2. The underwater robot biomimetic brain-like synchronous localization and environmental perception method according to claim 1, characterized in that: The audiovisual processing method in step one specifically includes: processing echo intensity information, suppressing measurement noise, and motion compensation.
3. The underwater robot biomimetic brain-like synchronous localization and environmental perception method according to claim 1, characterized in that: The pre-integration in step two can directly calculate the relative pose between two frames, without depending on the initial value.

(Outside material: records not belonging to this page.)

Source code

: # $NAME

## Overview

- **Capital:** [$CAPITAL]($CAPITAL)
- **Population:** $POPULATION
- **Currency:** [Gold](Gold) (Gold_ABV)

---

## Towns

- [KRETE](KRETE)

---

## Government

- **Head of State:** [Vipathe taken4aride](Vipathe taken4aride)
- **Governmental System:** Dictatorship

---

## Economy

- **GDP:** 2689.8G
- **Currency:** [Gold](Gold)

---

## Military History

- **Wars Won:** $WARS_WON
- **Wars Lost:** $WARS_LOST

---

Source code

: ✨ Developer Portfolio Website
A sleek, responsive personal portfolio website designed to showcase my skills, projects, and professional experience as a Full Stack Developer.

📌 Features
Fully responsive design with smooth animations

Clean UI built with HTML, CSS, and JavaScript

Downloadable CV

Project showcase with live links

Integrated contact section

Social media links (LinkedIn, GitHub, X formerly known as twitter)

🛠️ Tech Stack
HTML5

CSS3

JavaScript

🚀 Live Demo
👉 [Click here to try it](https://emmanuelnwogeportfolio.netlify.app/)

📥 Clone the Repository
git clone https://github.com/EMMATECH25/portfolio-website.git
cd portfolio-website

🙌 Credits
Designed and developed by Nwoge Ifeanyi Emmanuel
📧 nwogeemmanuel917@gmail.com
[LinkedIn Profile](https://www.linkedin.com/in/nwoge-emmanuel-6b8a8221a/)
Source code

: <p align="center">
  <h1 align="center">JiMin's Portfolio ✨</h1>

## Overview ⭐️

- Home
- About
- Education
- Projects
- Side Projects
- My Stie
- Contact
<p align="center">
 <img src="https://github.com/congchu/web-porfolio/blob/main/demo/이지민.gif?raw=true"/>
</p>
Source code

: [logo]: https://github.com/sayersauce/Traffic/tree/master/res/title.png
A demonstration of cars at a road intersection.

4. The underwater robot biomimetic brain-like synchronous localization and environmental perception method according to claim 1, characterized in that: The network in step three includes a displacement estimation network and a heading estimation network. The input of the heading estimation network is used as the tenth dimension of the displacement network input. The robot's motion displacement is estimated using a CNN and an attention network.
5. The underwater robot biomimetic brain-like synchronous localization and environmental perception method according to claim 1, characterized in that: The determination of whether to perform environmental reconstruction in step six is based on comparing point cloud similarity.
6. The underwater robot biomimetic brain-like synchronous localization and environmental perception method according to claim 5, characterized in that: Generating a visual template from point cloud data involves transforming the point cloud data into a coordinate system and then matching the points to obtain the visual template.
7. The underwater robot biomimetic brain-like synchronous localization and environmental perception method according to claim 2, characterized in that: The robot is also moving while the motion-compensated sonar is scanning the environment. It cannot be assumed that the origin of all beams is at the same position. The real-time pose of the robot relative to each beam must be taken into account.